Durch Auflegen auf eine ebene Platte habe ich die Mittenabstände der Beine auf 0,1 mm genau ermittelt (Tiefenmaß vom Meßschieber). So konnte ich eine Handskizze (eine "Gedankenstütze") für das Bohrbild einer einfachen Bohrschablone anfertigen (Abb. 12 ). Alle acht Bohrungen werden per Koordinaten-Bohren auf der Fräsmaschine „angefahren“; die Bohrungen in der X-Richtung von rechts nach links und jene der Y-Richtung von unten nach oben. Somit ist die 0,8-mm-Bohrung rechts unten (in meiner Skizze geschwärzt) quasi der „Start“ und diese Supportstellung wurde an den Skalenringen so „genullt“. Alle anderen „Anfahrwerte“ sind in Kreise gesetzt, für die X-Richtung 31,5 – 3,5 und 35 und für die Y-Richtung 15 und 20. Diese Zahlen gelten jedoch nur für 4-mm-Spindelsteigungen bei den Supportspindeln (z.B. meine WABECO-Fräsmaschine). Andere Spindelsteigungen ergeben selbstverständlich ganz andere Anfahrwerte. Die stets gleichen „Anfahrrichtungen“ sind mit Pfeilen gekennzeichnet.

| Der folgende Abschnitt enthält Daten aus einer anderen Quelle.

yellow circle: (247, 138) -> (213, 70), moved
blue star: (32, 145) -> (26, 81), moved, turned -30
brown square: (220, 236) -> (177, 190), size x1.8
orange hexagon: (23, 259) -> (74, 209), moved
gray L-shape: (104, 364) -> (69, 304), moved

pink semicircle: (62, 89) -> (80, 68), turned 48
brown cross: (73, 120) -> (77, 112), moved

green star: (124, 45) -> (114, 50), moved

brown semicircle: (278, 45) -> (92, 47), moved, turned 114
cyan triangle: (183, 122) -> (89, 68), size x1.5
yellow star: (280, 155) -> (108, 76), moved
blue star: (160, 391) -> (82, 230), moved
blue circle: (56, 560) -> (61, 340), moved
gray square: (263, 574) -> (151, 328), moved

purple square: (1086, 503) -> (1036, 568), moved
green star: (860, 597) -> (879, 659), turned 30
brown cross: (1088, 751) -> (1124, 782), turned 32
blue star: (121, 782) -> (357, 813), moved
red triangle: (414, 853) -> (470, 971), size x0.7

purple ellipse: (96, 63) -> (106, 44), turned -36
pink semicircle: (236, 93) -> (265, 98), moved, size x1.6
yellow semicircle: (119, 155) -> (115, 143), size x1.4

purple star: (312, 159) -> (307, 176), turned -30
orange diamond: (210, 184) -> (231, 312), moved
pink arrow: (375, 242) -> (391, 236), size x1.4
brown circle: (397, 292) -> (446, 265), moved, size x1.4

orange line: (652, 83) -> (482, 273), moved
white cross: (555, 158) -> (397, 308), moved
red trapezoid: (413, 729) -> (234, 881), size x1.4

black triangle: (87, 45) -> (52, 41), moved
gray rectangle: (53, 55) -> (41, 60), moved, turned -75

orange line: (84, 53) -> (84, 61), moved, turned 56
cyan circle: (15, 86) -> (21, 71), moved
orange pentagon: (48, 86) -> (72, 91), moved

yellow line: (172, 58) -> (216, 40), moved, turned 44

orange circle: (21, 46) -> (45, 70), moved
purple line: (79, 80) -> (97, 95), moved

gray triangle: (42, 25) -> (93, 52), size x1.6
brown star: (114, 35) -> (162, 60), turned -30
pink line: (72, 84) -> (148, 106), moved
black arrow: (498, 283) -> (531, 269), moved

Wie das Ganze praktisch aussieht, zeigt Abb. 13 . Das 1 mm dicke Messing-Blech ist mit einer Sperrholz-Unterlage direkt auf dem Frästisch gespannt. Für eine „kurzfristige“ Bohrvorrichtung für wenige Bohrungen genügt Messing. Für das Bohren in viele Teile müßte man schon dickeres Stahlblech nehmen und für sehr viele Teile müssen gehärtete Bohrbuchsen in eine Bohrvorrichtung gesetzt werden. Durch die Holzunterlage besteht nicht die Gefahr, daß ich in den Tisch der Maschine bohre. Im Foto sind die sechs 0,8-mm-Bohrungen schon fertig, eben werden die zwei 2,4-mm-Bohrungen ausgeführt. Um das kurze Oval in der Mitte anzureißen, habe ich schnell einen Anreiß-Körper mit einem Durchmesser von 13 mm und einem 2,4-mm-Zapfen gedreht. Der Zapfen paßt in die beiden 2,4-mm-Bohrungen der Bohrschablone. In Abb. 14 sieht man diese beiden Anrisse und den Anriß der Außenkontur. Dabei säge ich selbstverständlich zuerst das innere Oval aus und dann erst die (bedeutungslose) Außenkontur (Abb. 15 ). Jetzt bohre ich die 0,8-mm-Bohrungen in eine 10 mm dicke Novotex-Platte ab (Abb. 16 ). Damit die Bohrschablone dabei nicht verrutschen kann, wird sie von den zwei ersten 0,8-mm-(Cu-)Drähten gesichert. Diese Platte wird später noch benötigt. Wenn man bisher alles richtig gemacht hat, so kann man die fertigen Bügel zur Probe in die Platte stecken (Abb. 17 ).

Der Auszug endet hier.